**Data for this task**
-.-.-

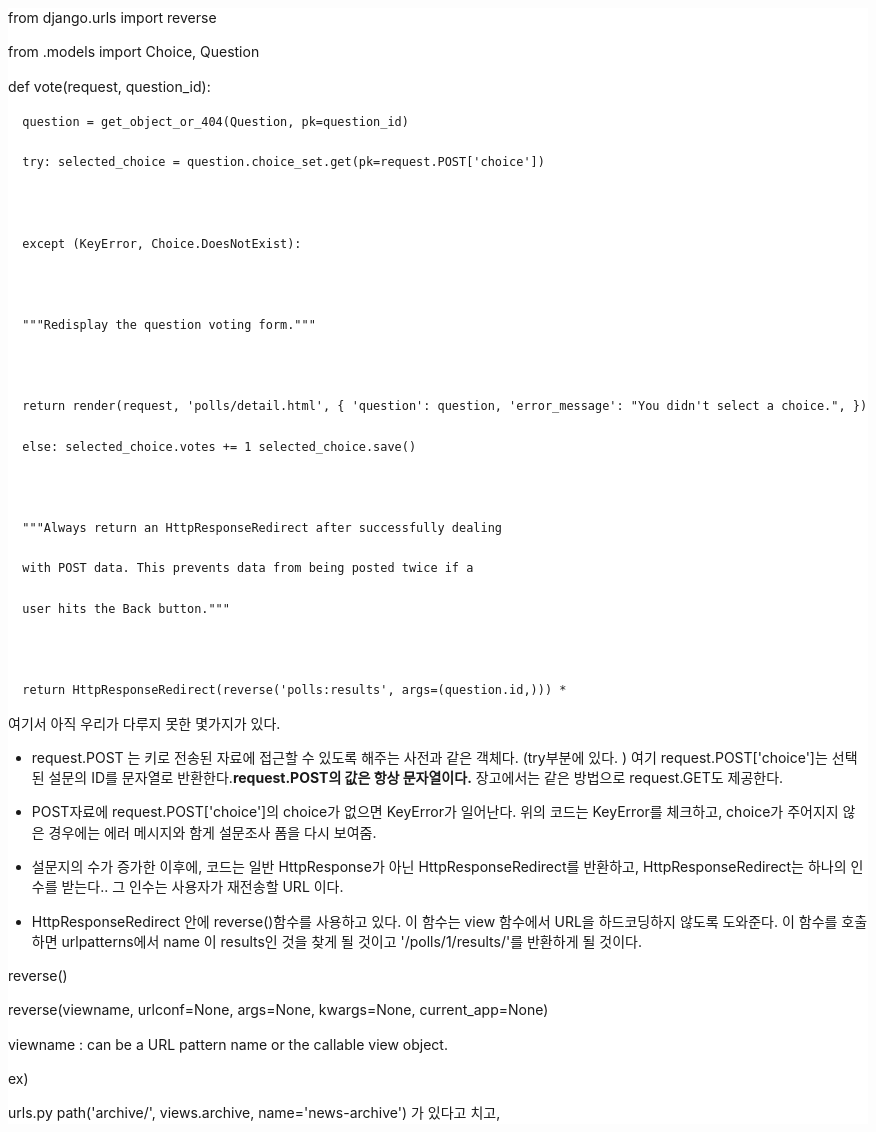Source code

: from django.urls import reverse



from .models import Choice, Question

def vote(request, question_id):

      question = get_object_or_404(Question, pk=question_id)

      try: selected_choice = question.choice_set.get(pk=request.POST['choice'])

     

      except (KeyError, Choice.DoesNotExist):



      """Redisplay the question voting form."""



      return render(request, 'polls/detail.html', { 'question': question, 'error_message': "You didn't select a choice.", })

      else: selected_choice.votes += 1 selected_choice.save()



      """Always return an HttpResponseRedirect after successfully dealing

      with POST data. This prevents data from being posted twice if a

      user hits the Back button."""



      return HttpResponseRedirect(reverse('polls:results', args=(question.id,))) *

여기서 아직 우리가 다루지 못한 몇가지가 있다.
+ request.POST 는 키로 전송된 자료에 접근할 수 있도록 해주는 사전과 같은 객체다. (try부분에 있다. ) 여기 request.POST['choice']는 선택된 설문의 ID를 문자열로 반환한다.**request.POST의 값은 항상 문자열이다.** 장고에서는 같은 방법으로 request.GET도 제공한다.



+ POST자료에 request.POST['choice']의 choice가 없으면 KeyError가 일어난다. 위의 코드는 KeyError를 체크하고, choice가 주어지지 않은 경우에는 에러 메시지와 함게 설문조사 폼을 다시 보여줌.



+ 설문지의 수가 증가한 이후에, 코드는 일반 HttpResponse가 아닌 HttpResponseRedirect를 반환하고, HttpResponseRedirect는 하나의 인수를 받는다.. 그 인수는 사용자가 재전송할 URL 이다. 



+ HttpResponseRedirect 안에 reverse()함수를 사용하고 있다. 이 함수는 view 함수에서 URL을 하드코딩하지 않도록 도와준다. 이 함수를 호출하면 urlpatterns에서 name 이 results인 것을 찾게 될 것이고 '/polls/1/results/'를 반환하게 될 것이다.



reverse()

reverse(viewname, urlconf=None, args=None, kwargs=None, current_app=None)

viewname : can be a URL pattern name  or  the callable view object.

ex) 

urls.py
path('archive/', views.archive, name='news-archive') 가 있다고 치고,
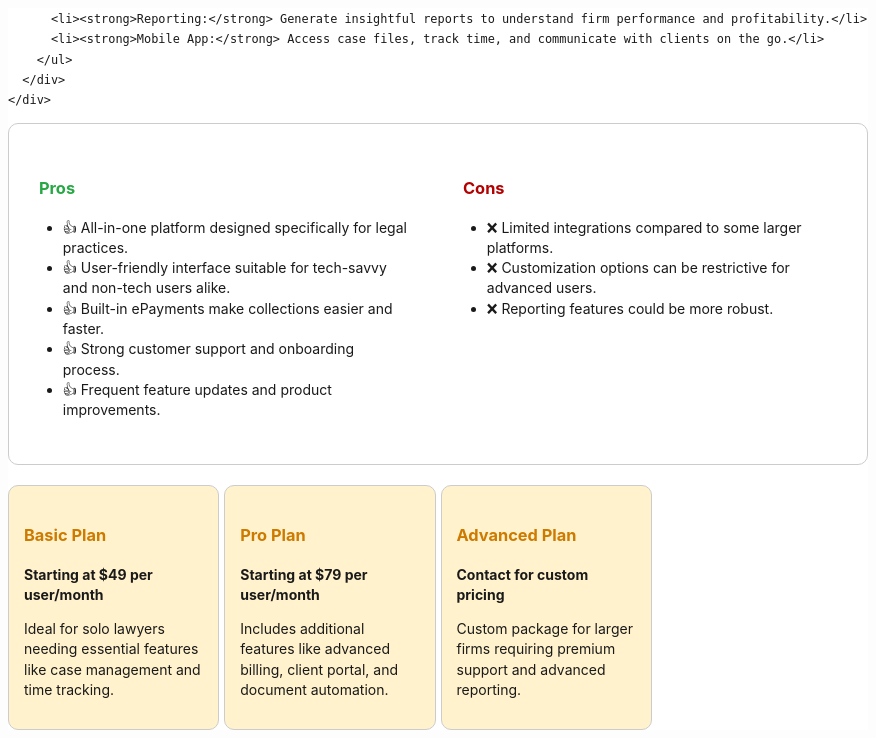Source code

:           <li><strong>Reporting:</strong> Generate insightful reports to understand firm performance and profitability.</li>
          <li><strong>Mobile App:</strong> Access case files, track time, and communicate with clients on the go.</li>
        </ul>
      </div>
    </div>
  </div>

  
  <div style="border: 1px solid #ccc; border-radius:10px; padding: 15px; margin-bottom: 20px; background-color: #ffffff; margin-top:1rem;">
    <div style="display: flex; justify-content: space-between; gap: 20px;">
      <!-- Pros Section -->
      <div style="flex: 1; padding: 15px;">
        <h3 style="color: #28a745;">Pros</h3>
        <ul>
          <li><span>&#128077;</span> All-in-one platform designed specifically for legal practices.</li>
          <li><span>&#128077;</span> User-friendly interface suitable for tech-savvy and non-tech users alike.</li>
          <li><span>&#128077;</span> Built-in ePayments make collections easier and faster.</li>
          <li><span>&#128077;</span> Strong customer support and onboarding process.</li>
          <li><span>&#128077;</span> Frequent feature updates and product improvements.</li>
        </ul>
      </div>
      <!-- Cons Section -->
      <div style="flex: 1; padding: 15px;">
        <h3 style="color: #b30000;">Cons</h3>
        <ul>
          <li><span>&#10060;</span> Limited integrations compared to some larger platforms.</li>
          <li><span>&#10060;</span> Customization options can be restrictive for advanced users.</li>
          <li><span>&#10060;</span> Reporting features could be more robust.</li>
        </ul>
      </div>
    </div>
  </div>

  
  <div style="display: grid; grid-template-columns: repeat(auto-fill, minmax(200px, 1fr)); gap: 5px; margin-bottom: 20px;">
    <div style="border: 1px solid #ccc; border-radius:10px; padding: 15px; background-color: #fff2cc;">
      <h3 style="color: #cc7a00;">Basic Plan</h3>
      <p><strong>Starting at $49 per user/month</strong></p>
      <p>Ideal for solo lawyers needing essential features like case management and time tracking.</p>
    </div>
    <div style="border: 1px solid #ccc; border-radius:10px; padding: 15px; background-color: #fff2cc;">
      <h3 style="color: #cc7a00;">Pro Plan</h3>
      <p><strong>Starting at $79 per user/month</strong></p>
      <p>Includes additional features like advanced billing, client portal, and document automation.</p>
    </div>
    <div style="border: 1px solid #ccc; border-radius:10px; padding: 15px; background-color: #fff2cc;">
      <h3 style="color: #cc7a00;">Advanced Plan</h3>
      <p><strong>Contact for custom pricing</strong></p>
      <p>Custom package for larger firms requiring premium support and advanced reporting.</p>
    </div>
  </div>
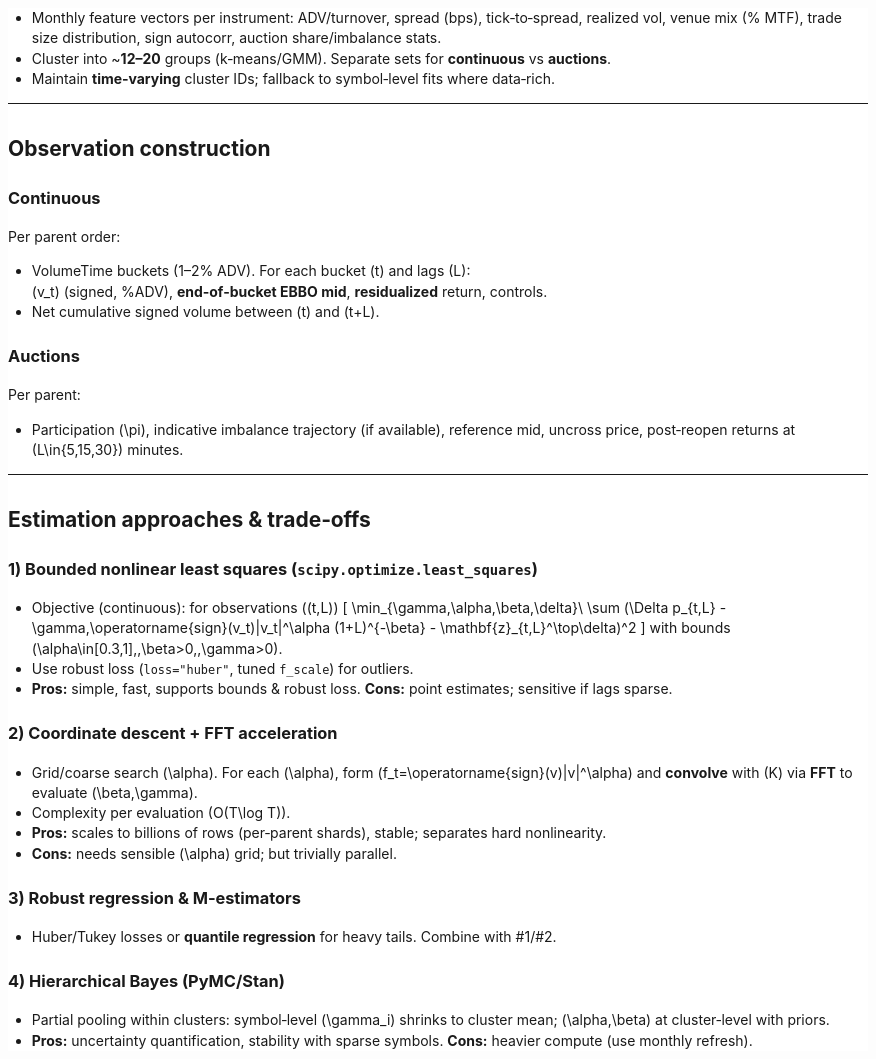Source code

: - Monthly feature vectors per instrument: ADV/turnover, spread (bps), tick‑to‑spread, realized vol, venue mix (% MTF), trade size distribution, sign autocorr, auction share/imbalance stats.  
- Cluster into ~**12–20** groups (k‑means/GMM). Separate sets for **continuous** vs **auctions**.  
- Maintain **time‑varying** cluster IDs; fallback to symbol‑level fits where data‑rich.

---

## Observation construction

### Continuous
Per parent order:
- VolumeTime buckets (1–2% ADV). For each bucket \(t\) and lags \(L\):  
  \(v_t\) (signed, %ADV), **end‑of‑bucket EBBO mid**, **residualized** return, controls.  
- Net cumulative signed volume between \(t\) and \(t+L\).

### Auctions
Per parent:
- Participation \(\pi\), indicative imbalance trajectory (if available), reference mid, uncross price, post‑reopen returns at \(L\in\{5,15,30\}\) minutes.

---

## Estimation approaches & trade‑offs

### 1) **Bounded nonlinear least squares** (`scipy.optimize.least_squares`)
- Objective (continuous): for observations \((t,L)\)
  \[
  \min_{\gamma,\alpha,\beta,\delta}\ \sum (\Delta p_{t,L} - \gamma\,\operatorname{sign}(v_t)|v_t|^\alpha (1+L)^{-\beta} - \mathbf{z}_{t,L}^\top\delta)^2
  \]
  with bounds \(\alpha\in[0.3,1],\,\beta>0,\,\gamma>0\).  
- Use robust loss (`loss="huber"`, tuned `f_scale`) for outliers.  
- **Pros:** simple, fast, supports bounds & robust loss. **Cons:** point estimates; sensitive if lags sparse.

### 2) **Coordinate descent + FFT acceleration**
- Grid/coarse search \(\alpha\). For each \(\alpha\), form \(f_t=\operatorname{sign}(v)|v|^\alpha\) and **convolve** with \(K\) via **FFT** to evaluate \(\beta,\gamma\).  
- Complexity per evaluation \(O(T\log T)\).  
- **Pros:** scales to billions of rows (per‑parent shards), stable; separates hard nonlinearity.  
- **Cons:** needs sensible \(\alpha\) grid; but trivially parallel.

### 3) **Robust regression & M‑estimators**
- Huber/Tukey losses or **quantile regression** for heavy tails. Combine with #1/#2.

### 4) **Hierarchical Bayes** (PyMC/Stan)
- Partial pooling within clusters: symbol‑level \(\gamma_i\) shrinks to cluster mean; \(\alpha,\beta\) at cluster‑level with priors.  
- **Pros:** uncertainty quantification, stability with sparse symbols. **Cons:** heavier compute (use monthly refresh).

-.-.-

**Instruction**
Change "selected_choice" to "picked_choice" wherever it occurs in the data above, leaving every other part unchanged. Omit the pictures from your answer.

**Finished task**
Source code

: from django.urls import reverse



from .models import Choice, Question

def vote(request, question_id):

      question = get_object_or_404(Question, pk=question_id)

      try: picked_choice = question.choice_set.get(pk=request.POST['choice'])

     

      except (KeyError, Choice.DoesNotExist):



      """Redisplay the question voting form."""



      return render(request, 'polls/detail.html', { 'question': question, 'error_message': "You didn't select a choice.", })

      else: picked_choice.votes += 1 picked_choice.save()



      """Always return an HttpResponseRedirect after successfully dealing

      with POST data. This prevents data from being posted twice if a

      user hits the Back button."""



      return HttpResponseRedirect(reverse('polls:results', args=(question.id,))) *

여기서 아직 우리가 다루지 못한 몇가지가 있다.
+ request.POST 는 키로 전송된 자료에 접근할 수 있도록 해주는 사전과 같은 객체다. (try부분에 있다. ) 여기 request.POST['choice']는 선택된 설문의 ID를 문자열로 반환한다.**request.POST의 값은 항상 문자열이다.** 장고에서는 같은 방법으로 request.GET도 제공한다.



+ POST자료에 request.POST['choice']의 choice가 없으면 KeyError가 일어난다. 위의 코드는 KeyError를 체크하고, choice가 주어지지 않은 경우에는 에러 메시지와 함게 설문조사 폼을 다시 보여줌.



+ 설문지의 수가 증가한 이후에, 코드는 일반 HttpResponse가 아닌 HttpResponseRedirect를 반환하고, HttpResponseRedirect는 하나의 인수를 받는다.. 그 인수는 사용자가 재전송할 URL 이다. 



+ HttpResponseRedirect 안에 reverse()함수를 사용하고 있다. 이 함수는 view 함수에서 URL을 하드코딩하지 않도록 도와준다. 이 함수를 호출하면 urlpatterns에서 name 이 results인 것을 찾게 될 것이고 '/polls/1/results/'를 반환하게 될 것이다.



reverse()

reverse(viewname, urlconf=None, args=None, kwargs=None, current_app=None)

viewname : can be a URL pattern name  or  the callable view object.

ex) 

urls.py
path('archive/', views.archive, name='news-archive') 가 있다고 치고,
Source code

:           <li><strong>Reporting:</strong> Generate insightful reports to understand firm performance and profitability.</li>
          <li><strong>Mobile App:</strong> Access case files, track time, and communicate with clients on the go.</li>
        </ul>
      </div>
    </div>
  </div>

  
  <div style="border: 1px solid #ccc; border-radius:10px; padding: 15px; margin-bottom: 20px; background-color: #ffffff; margin-top:1rem;">
    <div style="display: flex; justify-content: space-between; gap: 20px;">
      <!-- Pros Section -->
      <div style="flex: 1; padding: 15px;">
        <h3 style="color: #28a745;">Pros</h3>
        <ul>
          <li><span>&#128077;</span> All-in-one platform designed specifically for legal practices.</li>
          <li><span>&#128077;</span> User-friendly interface suitable for tech-savvy and non-tech users alike.</li>
          <li><span>&#128077;</span> Built-in ePayments make collections easier and faster.</li>
          <li><span>&#128077;</span> Strong customer support and onboarding process.</li>
          <li><span>&#128077;</span> Frequent feature updates and product improvements.</li>
        </ul>
      </div>
      <!-- Cons Section -->
      <div style="flex: 1; padding: 15px;">
        <h3 style="color: #b30000;">Cons</h3>
        <ul>
          <li><span>&#10060;</span> Limited integrations compared to some larger platforms.</li>
          <li><span>&#10060;</span> Customization options can be restrictive for advanced users.</li>
          <li><span>&#10060;</span> Reporting features could be more robust.</li>
        </ul>
      </div>
    </div>
  </div>

  
  <div style="display: grid; grid-template-columns: repeat(auto-fill, minmax(200px, 1fr)); gap: 5px; margin-bottom: 20px;">
    <div style="border: 1px solid #ccc; border-radius:10px; padding: 15px; background-color: #fff2cc;">
      <h3 style="color: #cc7a00;">Basic Plan</h3>
      <p><strong>Starting at $49 per user/month</strong></p>
      <p>Ideal for solo lawyers needing essential features like case management and time tracking.</p>
    </div>
    <div style="border: 1px solid #ccc; border-radius:10px; padding: 15px; background-color: #fff2cc;">
      <h3 style="color: #cc7a00;">Pro Plan</h3>
      <p><strong>Starting at $79 per user/month</strong></p>
      <p>Includes additional features like advanced billing, client portal, and document automation.</p>
    </div>
    <div style="border: 1px solid #ccc; border-radius:10px; padding: 15px; background-color: #fff2cc;">
      <h3 style="color: #cc7a00;">Advanced Plan</h3>
      <p><strong>Contact for custom pricing</strong></p>
      <p>Custom package for larger firms requiring premium support and advanced reporting.</p>
    </div>
  </div>
Source code

: - Monthly feature vectors per instrument: ADV/turnover, spread (bps), tick‑to‑spread, realized vol, venue mix (% MTF), trade size distribution, sign autocorr, auction share/imbalance stats.  
- Cluster into ~**12–20** groups (k‑means/GMM). Separate sets for **continuous** vs **auctions**.  
- Maintain **time‑varying** cluster IDs; fallback to symbol‑level fits where data‑rich.

---

## Observation construction

### Continuous
Per parent order:
- VolumeTime buckets (1–2% ADV). For each bucket \(t\) and lags \(L\):  
  \(v_t\) (signed, %ADV), **end‑of‑bucket EBBO mid**, **residualized** return, controls.  
- Net cumulative signed volume between \(t\) and \(t+L\).

### Auctions
Per parent:
- Participation \(\pi\), indicative imbalance trajectory (if available), reference mid, uncross price, post‑reopen returns at \(L\in\{5,15,30\}\) minutes.

---

## Estimation approaches & trade‑offs

### 1) **Bounded nonlinear least squares** (`scipy.optimize.least_squares`)
- Objective (continuous): for observations \((t,L)\)
  \[
  \min_{\gamma,\alpha,\beta,\delta}\ \sum (\Delta p_{t,L} - \gamma\,\operatorname{sign}(v_t)|v_t|^\alpha (1+L)^{-\beta} - \mathbf{z}_{t,L}^\top\delta)^2
  \]
  with bounds \(\alpha\in[0.3,1],\,\beta>0,\,\gamma>0\).  
- Use robust loss (`loss="huber"`, tuned `f_scale`) for outliers.  
- **Pros:** simple, fast, supports bounds & robust loss. **Cons:** point estimates; sensitive if lags sparse.

### 2) **Coordinate descent + FFT acceleration**
- Grid/coarse search \(\alpha\). For each \(\alpha\), form \(f_t=\operatorname{sign}(v)|v|^\alpha\) and **convolve** with \(K\) via **FFT** to evaluate \(\beta,\gamma\).  
- Complexity per evaluation \(O(T\log T)\).  
- **Pros:** scales to billions of rows (per‑parent shards), stable; separates hard nonlinearity.  
- **Cons:** needs sensible \(\alpha\) grid; but trivially parallel.

### 3) **Robust regression & M‑estimators**
- Huber/Tukey losses or **quantile regression** for heavy tails. Combine with #1/#2.

### 4) **Hierarchical Bayes** (PyMC/Stan)
- Partial pooling within clusters: symbol‑level \(\gamma_i\) shrinks to cluster mean; \(\alpha,\beta\) at cluster‑level with priors.  
- **Pros:** uncertainty quantification, stability with sparse symbols. **Cons:** heavier compute (use monthly refresh).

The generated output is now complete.